For now, at least, millennials who had already lost the shiny-happy, glazed Stepford-stare are starting to realize that big government means a lot more than some utopian existence for all. They see, in their pocketbooks and wallets, that the Obama economy is destroying not just their health care, but also any chance they may have of “making it,” of living their version of the American Dream. Their reality, sadly, is that college grads move back home for a few (or ten) years, that welfare and foodstamps are a great way to subsist, that being less than they are is not only okay but actually encouraged. And some few will not accept that. Some few will stand up and say “Enough! I am more than this, I can do more than this, I will not accept this.”
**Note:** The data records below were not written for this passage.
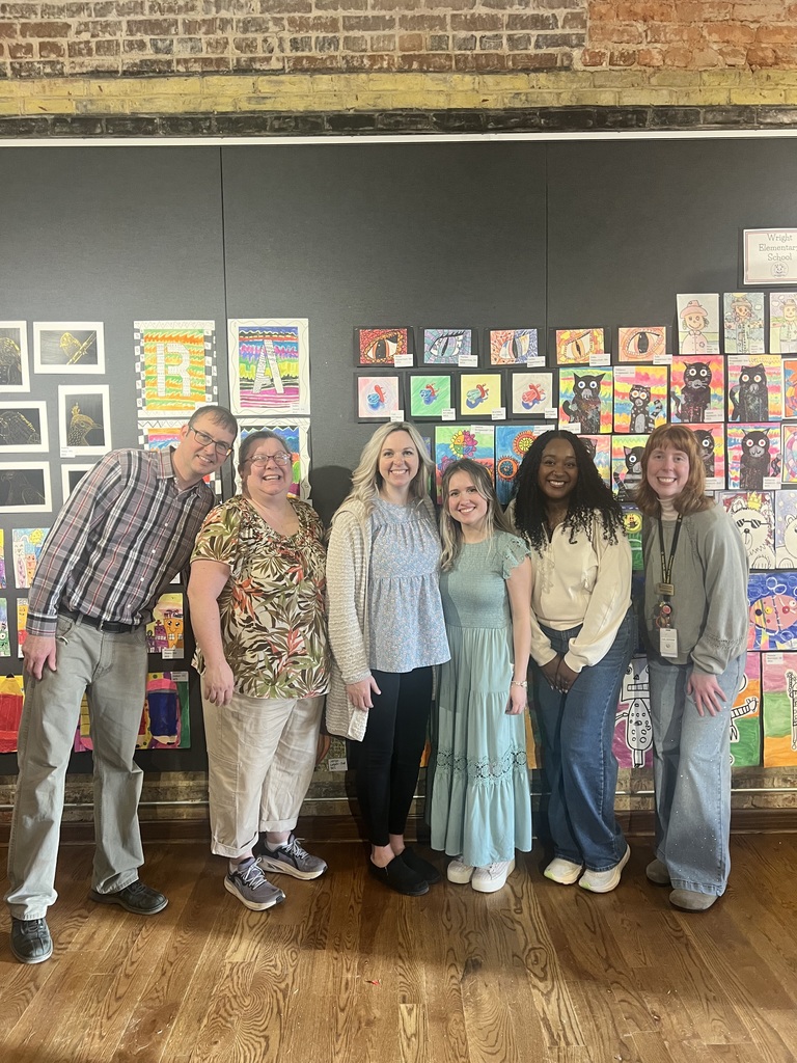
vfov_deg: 67.3
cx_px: 398
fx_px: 798
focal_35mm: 26
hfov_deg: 53.1
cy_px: 532
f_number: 1.5
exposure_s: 1/60
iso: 160
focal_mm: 5.7
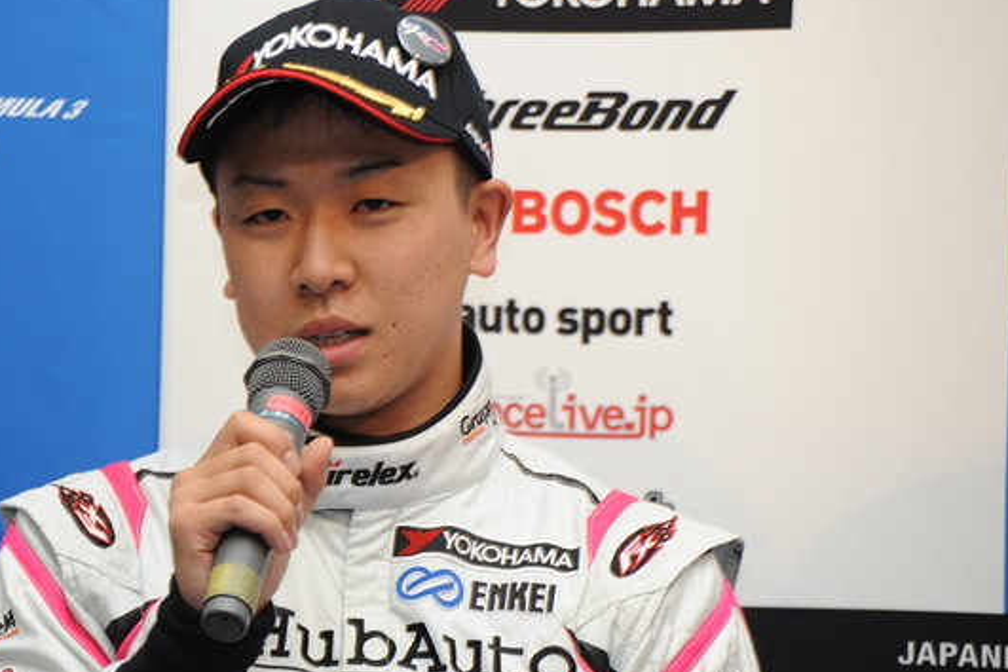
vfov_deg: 5.1
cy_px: 382
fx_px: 7587
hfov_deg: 7.6
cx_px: 334
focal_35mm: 271
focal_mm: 200
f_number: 6.7
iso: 800
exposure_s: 1/60
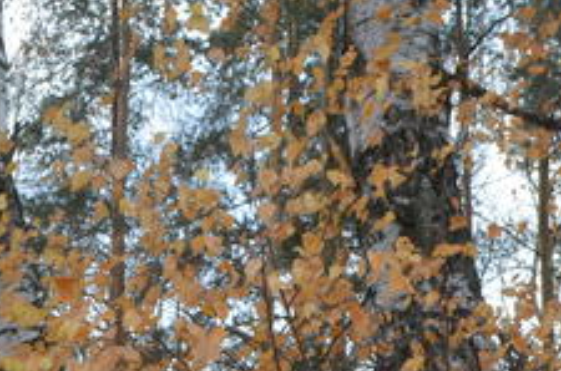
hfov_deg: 19.5
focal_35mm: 105
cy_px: 720
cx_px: 214
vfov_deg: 11.7
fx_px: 1633
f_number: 7.1
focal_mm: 18
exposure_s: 1/200
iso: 200
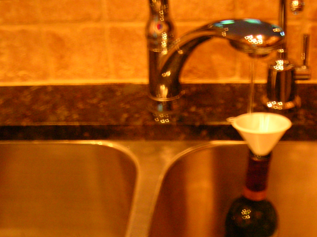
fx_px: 531
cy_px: 180
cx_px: 236
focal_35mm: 58
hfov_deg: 32.6
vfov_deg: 24.9
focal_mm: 5.7
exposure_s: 1/2.6
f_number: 2.9
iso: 200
That isn’t happening now, so don’t get your hopes up about the polls saying that millenials are fleeing Obama. They’re disappointed, their Messiah didn’t pan out, but as one millenial wrote over at PuffHo:
With every day spent in the White House, the president’s bright-eyed idealism seemed to shift toward the same old politics of every man who came before him. In turn, my idealism shifted right along with his. Am I disappointed? Of course. Would I vote for him again? Absolutely.
I’m not the only millennial living with this contradiction. Harvard’s new study also showed that 46 percent of millennials surveyed would vote for Obama again. Of course we would — because the alternative is way scarier.
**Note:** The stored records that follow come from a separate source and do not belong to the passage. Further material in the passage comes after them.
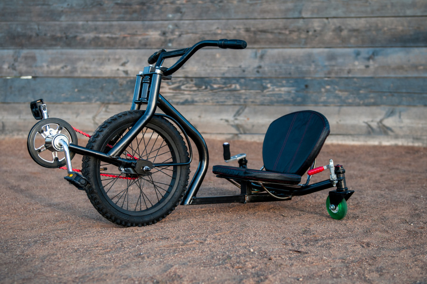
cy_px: 142
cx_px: 214
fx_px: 640
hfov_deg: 36.9
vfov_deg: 25.0
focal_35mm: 54
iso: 200
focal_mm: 36
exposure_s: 1/320
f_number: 2.8
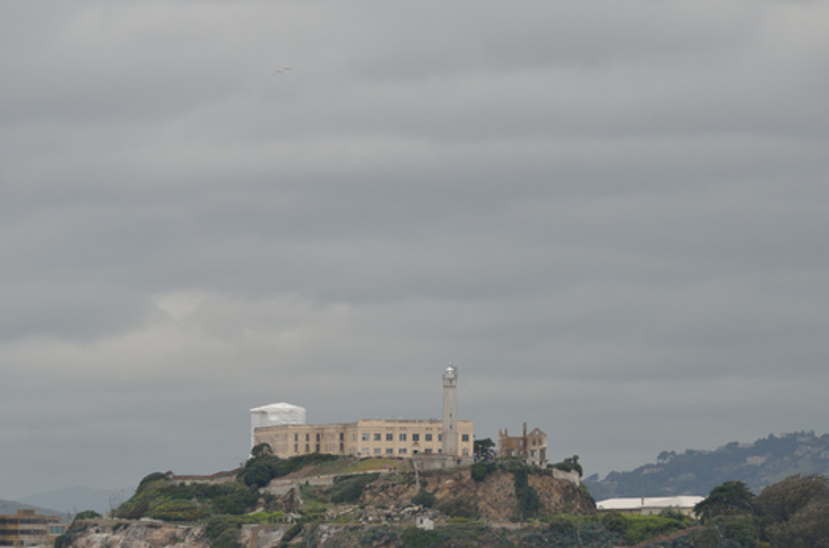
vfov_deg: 5.1
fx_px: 6195
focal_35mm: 270
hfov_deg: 7.7
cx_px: 424
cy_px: 287
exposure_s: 1/250
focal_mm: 135
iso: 100
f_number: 6.3
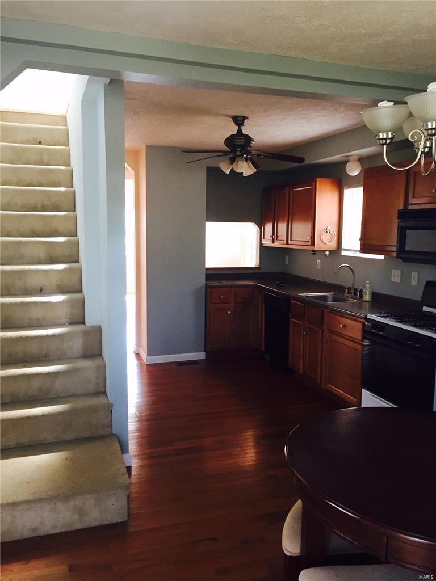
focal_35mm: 29
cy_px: 290
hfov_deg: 48.2
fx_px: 487
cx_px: 218
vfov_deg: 61.7
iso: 125
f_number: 2.2
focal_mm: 4.15
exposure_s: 1/30
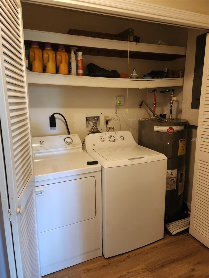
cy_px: 139
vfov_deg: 73.9
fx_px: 185
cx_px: 104
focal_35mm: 23
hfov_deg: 58.9
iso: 640
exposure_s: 1/60
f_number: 1.8
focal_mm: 6.4
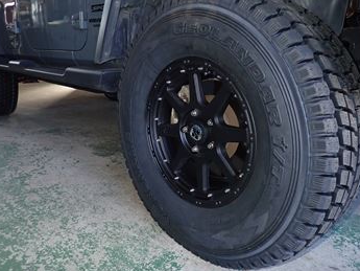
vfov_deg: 48.2
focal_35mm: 29
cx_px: 163
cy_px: 122
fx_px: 302
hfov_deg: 61.5
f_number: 5.6
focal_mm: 4.5
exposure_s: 1/30
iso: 400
This millennial, I think, speaks for millions, and I highly recommend reading her entire essay. She’s wrong, of course. The president’s “bright-eyed idealism” never shifted; she just didn’t understand what his ideals are. The biggest thing here, though, is that she–and millions of millenials like her– think he and his ilk are “better” than “the alternative.”
The alternative being, of course, any conservative. Freedom is scary to millenials who have been nurtured and raised to believe that the all-powerful, ever-benevolent government is the answer to all that troubles us. Someone “hating on” you? Let’s pass a law! Someone eating too much, drinking too much soda, using too much styrofoam? Make a law! Someone not “getting their fair share”? Make a law! The idea that people can make their own decisions is not only alien but truly frightening to these young people. It won’t be in twenty or thirty years, but for now, they need someone to tell them what to do, what to think, what to believe, and how to be.
In many ways, we have failed them.
The sad part is that they choose a known pathological liar for that role. Is he as “cool” as he used to be? Hell to the no. Not even to them. But until they realize that they are fully-functioning human beings who don’t need their every move dictated to them, they will continue to cling to him. Not because he’s cool but because he’s (still) (they hope) better than . . . freedom.